Karl Liebknecht’s 1914 speech in Germany denouncing World War I
Workers World has periodically covered events connected with the outbreak of World War I, which opened in August 100 years ago. This conflict among the imperialist ruling classes of the different European powers over who would exploit and oppress most of the world, was to turn into a slaughter of 20-40 million workers. One of the few members of a European parliament to stand up publicly against the war was the German Social Democrat and future leader of the revolutionary Spartacist League, Karl Liebknecht. His name is honored among communists and anti-imperialists for his courageous stand, which he explained in a letter to the Reichstag. Not one paper in the imperialist press in Germany published it.
Liebknecht was jailed during the war for his anti-imperialist agitation, and he and fellow communist leader Rosa Luxemburg were executed by the military in January 1919, two months after a German sailors’ uprising in the North Sea Fleet caused the abdication of Kaiser Wilhelm III and the end of the Empire. To honor those revolutionaries who stood strong for the concept that “the main enemy of the workers is the ruling class at home,” we reproduce here Liebknecht’s letter justifying his vote at the Second War Session of the Reichstag on Dec. 2, 1914.
My vote against the War Credit Bill of to-day is based on the following considerations. This War, desired by none of the people concerned, has not broken out in behalf of the welfare of the German people or any other. It is an imperialist war, a war over important territories of exploitation for capitalists and financiers. From the point of view of rivalry in armaments, it is a war provoked by the German and Austrian war parties together, in the obscurity of semi-feudalism and of secret diplomacy, to gain an advantage over their opponents. At the same time the war is a Bonapartist effort to disrupt and split the growing movement of the working class.
The German cry: “Against Czarism!” is invented for the occasion — just as the present British and French watchwords are invented — to exploit the noblest inclinations and the revolutionary traditions and ideals of the people in stirring up hatred of other peoples.
Germany, the accomplice of Czarism, the model of reaction until this very day, has no standing as the liberator of the peoples. The liberation of both the Russian and the German people must be their own work.

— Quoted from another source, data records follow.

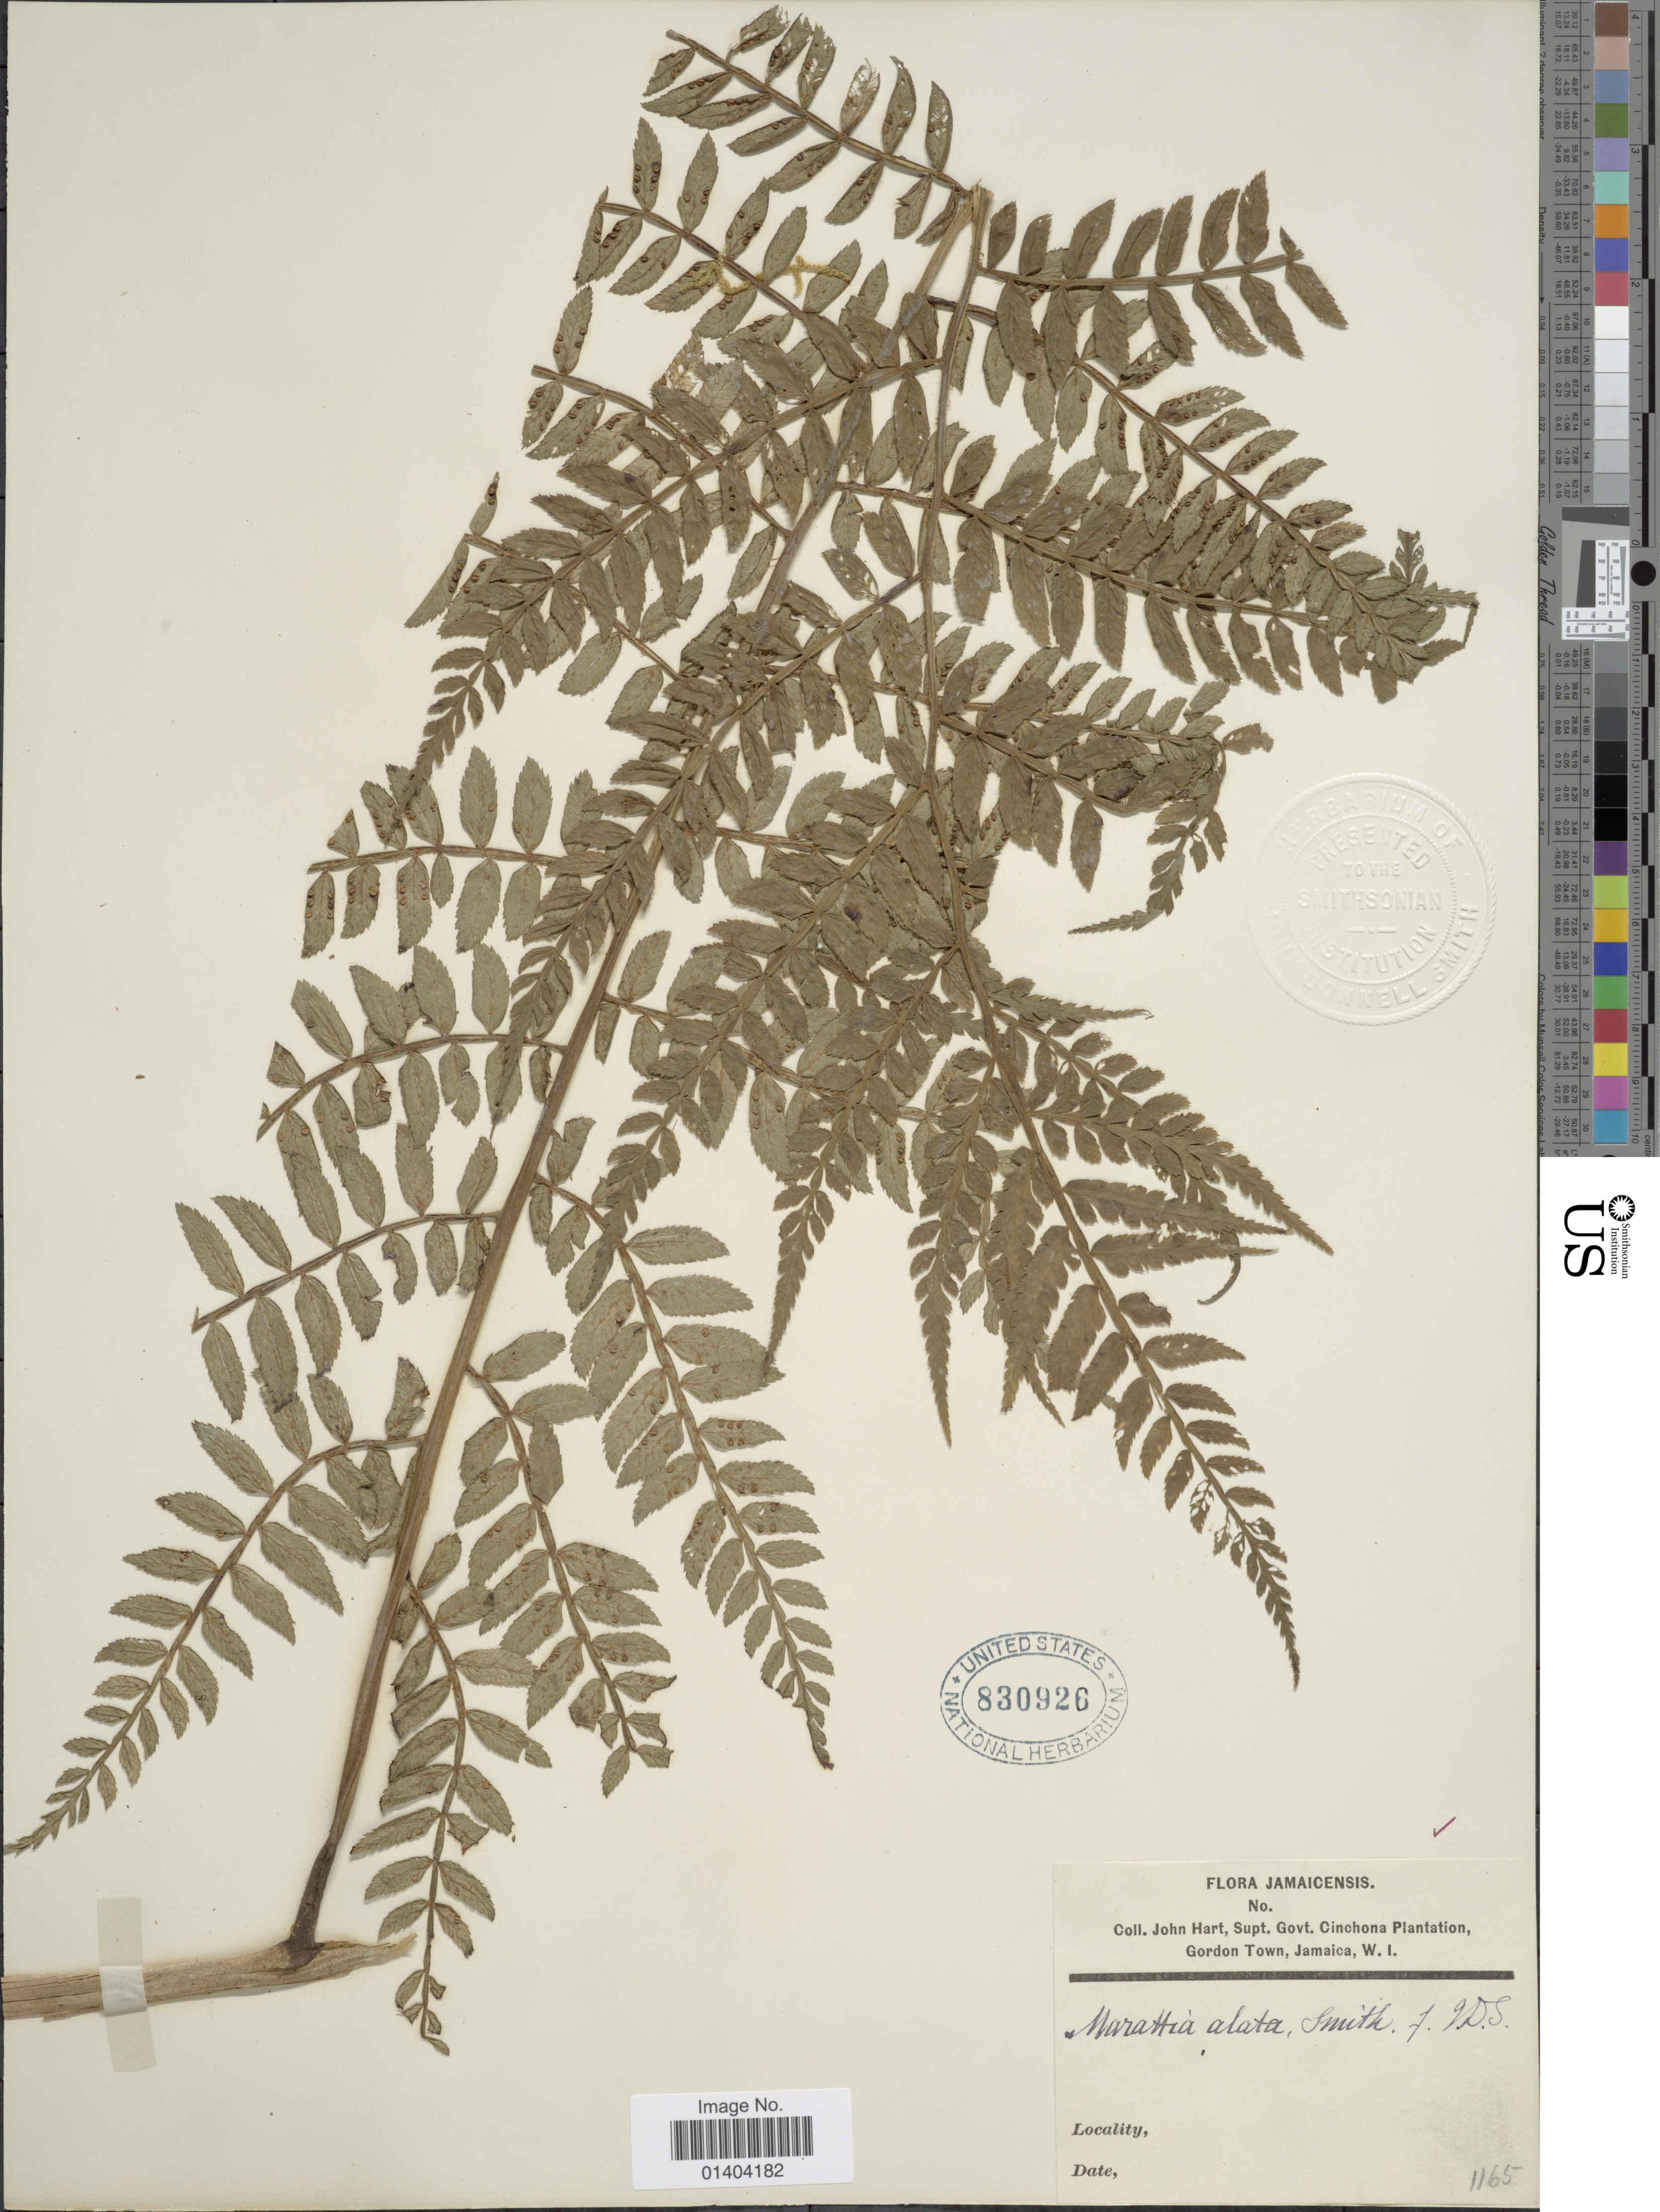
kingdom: Plantae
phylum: Tracheophyta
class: Polypodiopsida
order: Marattiales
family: Marattiaceae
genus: Marattia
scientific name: Marattia alata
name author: Sw.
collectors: J. H. Hart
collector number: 1165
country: Jamaica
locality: Supt. Govt Cinchona plantation Gordon town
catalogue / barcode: US 830926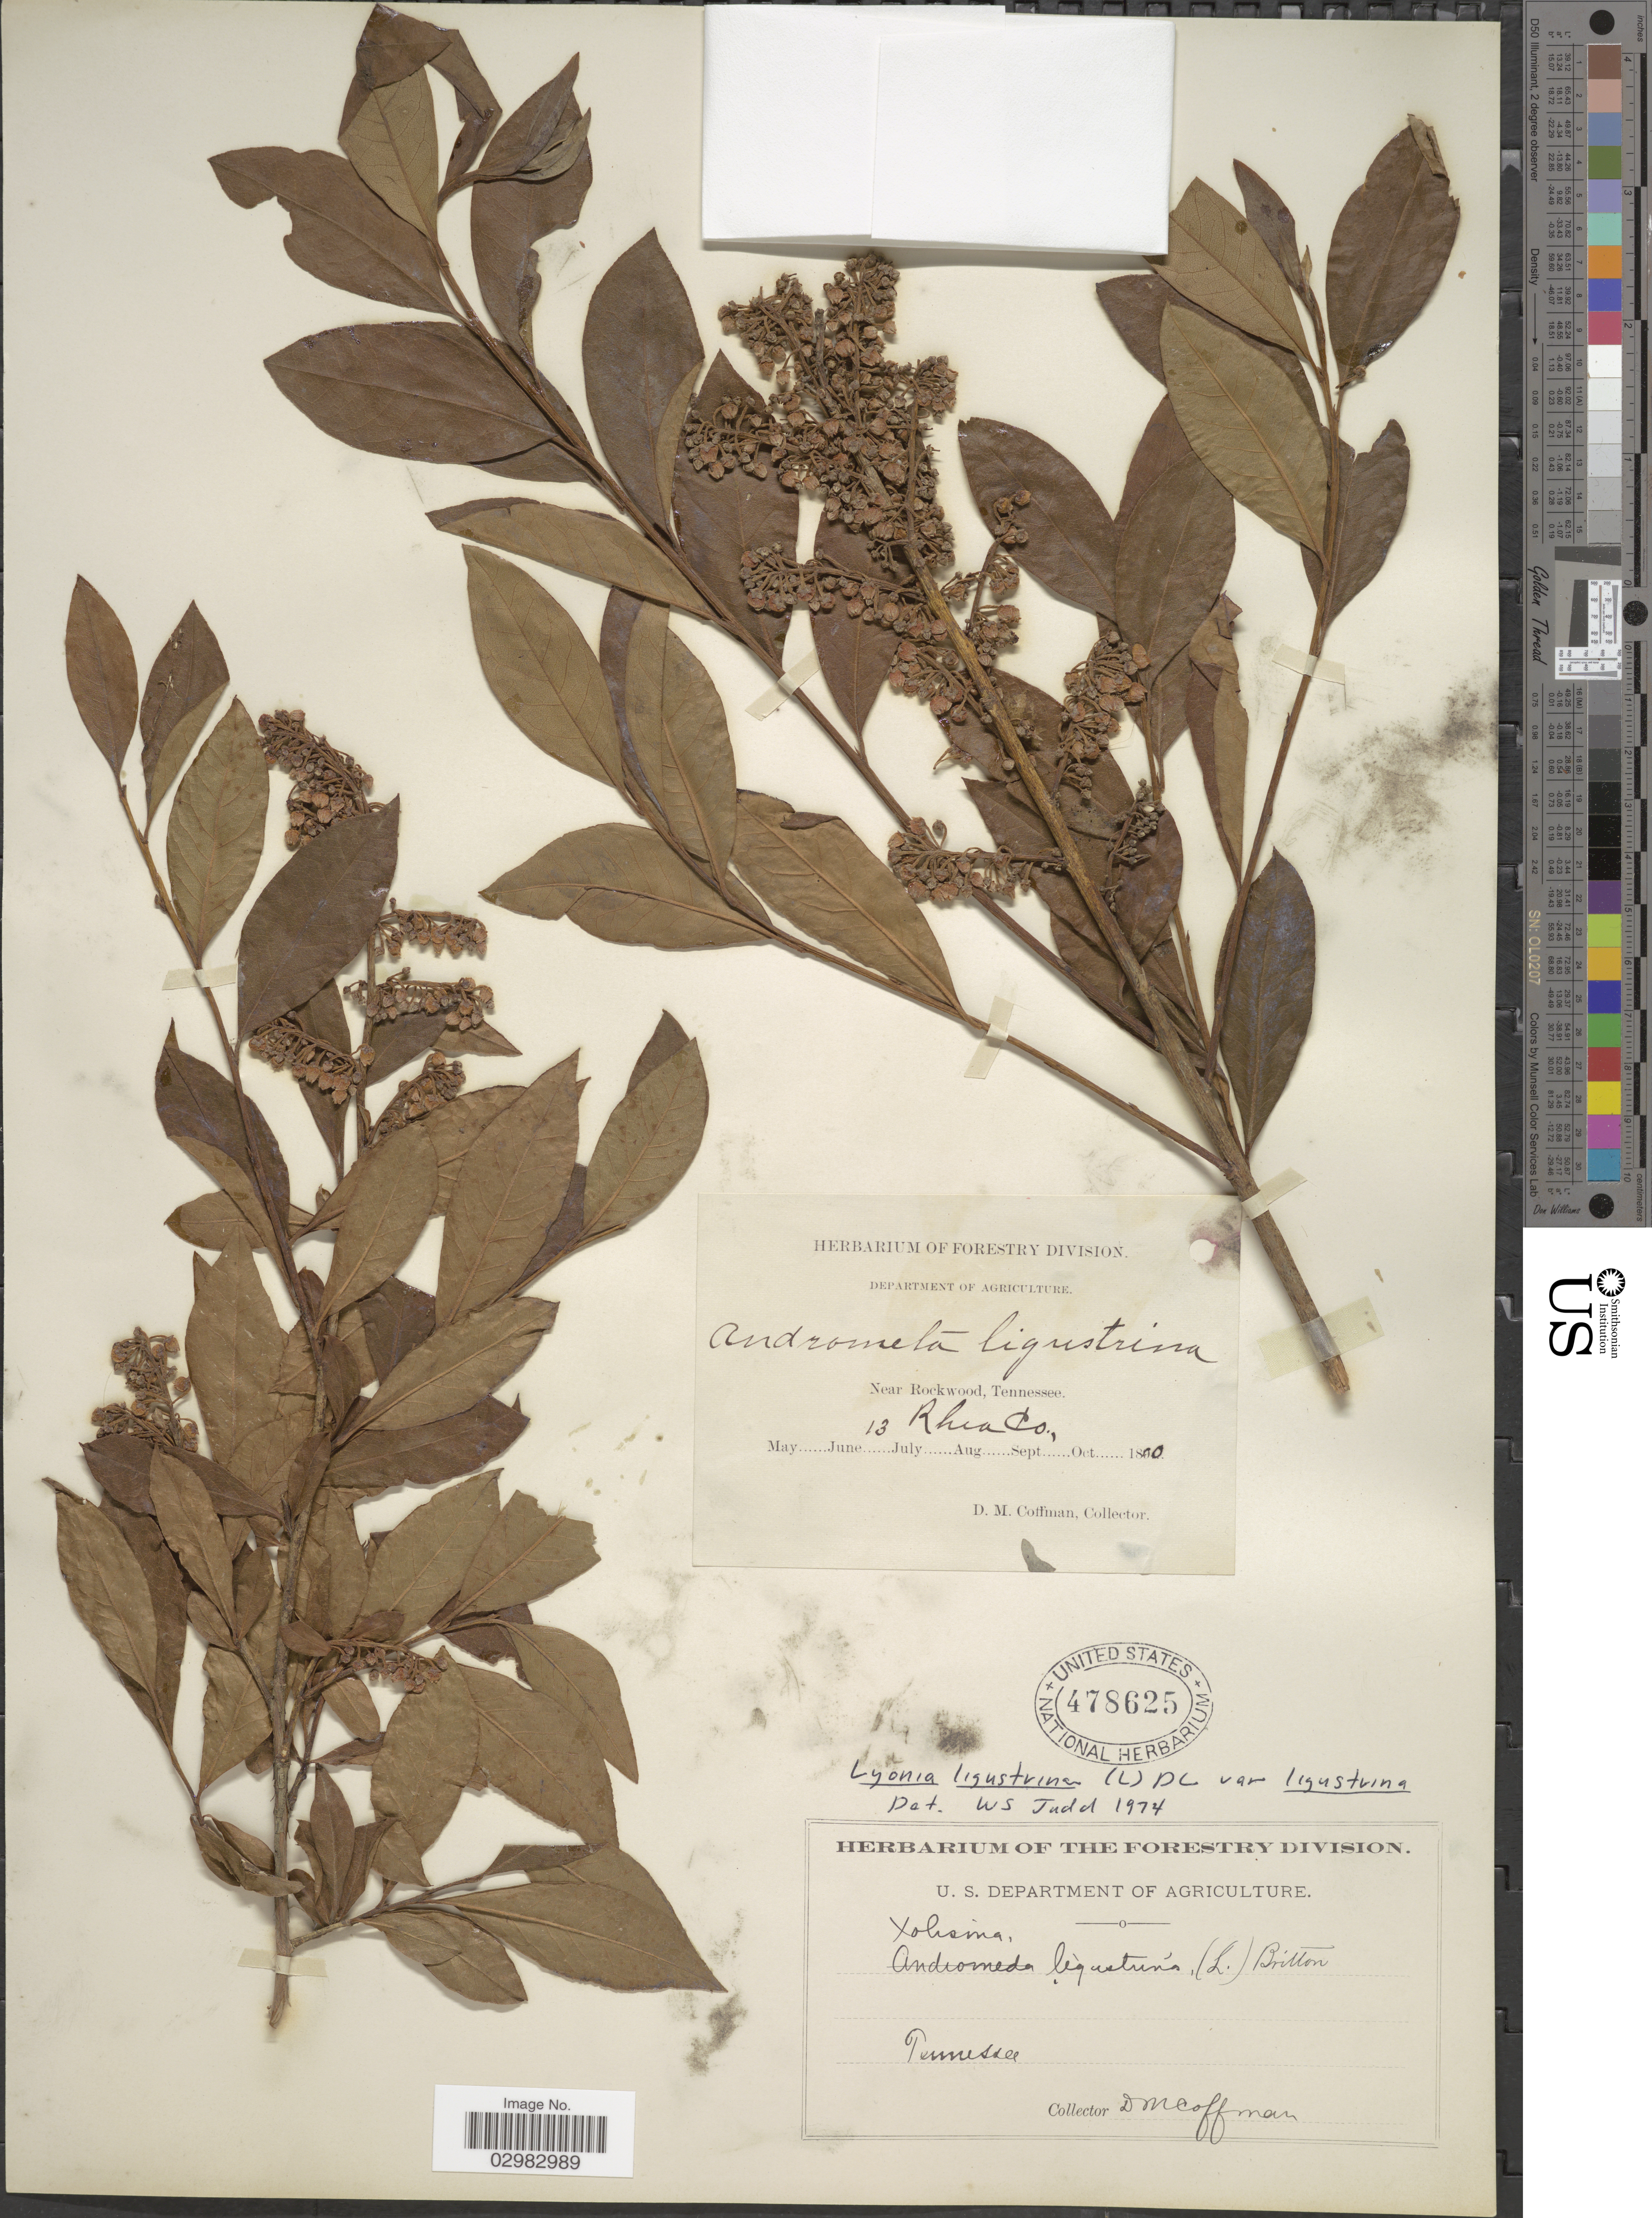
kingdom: Plantae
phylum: Tracheophyta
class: Magnoliopsida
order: Ericales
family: Ericaceae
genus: Lyonia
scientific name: Lyonia ligustrina var. ligustrina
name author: (L.) DC.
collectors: D. M. Coffman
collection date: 1890-06-13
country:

The war is no war of German defense. Its historical basis and its course at the start make unacceptable the pretense of the capitalist government that the purpose for which it demands credits is the defense of the fatherland.
A speedy peace, a peace without conquests, this is what we must demand. Every effort in this direction must be supported. Only by strengthening jointly and continuously the currents in all the belligerent countries which have such a peace as their object can this bloody slaughter be brought to an end. Only a peace based upon the international solidarity of the working class and on the liberty of all the peoples can be a lasting peace. Therefore, it is the duty of the proletariat of all countries to carry on during the war a common socialist work in favor of peace.
I support the relief credits with this reservation: I vote willingly for everything which may relieve the hard fate of our brothers on the battlefield as well as that of the wounded and sick, for whom I feel the deepest compassion. But as a protest against the war, against those who are responsible for it and who have caused it, against those who direct it, against the capitalist purposes for which it is being used, against plans of annexation, against the violation of the neutrality of Belgium and Luxemburg, against unlimited rule of martial law, against the total oblivion of social and political duties of which the Government and classes are still guilty, I vote against the requested war credits.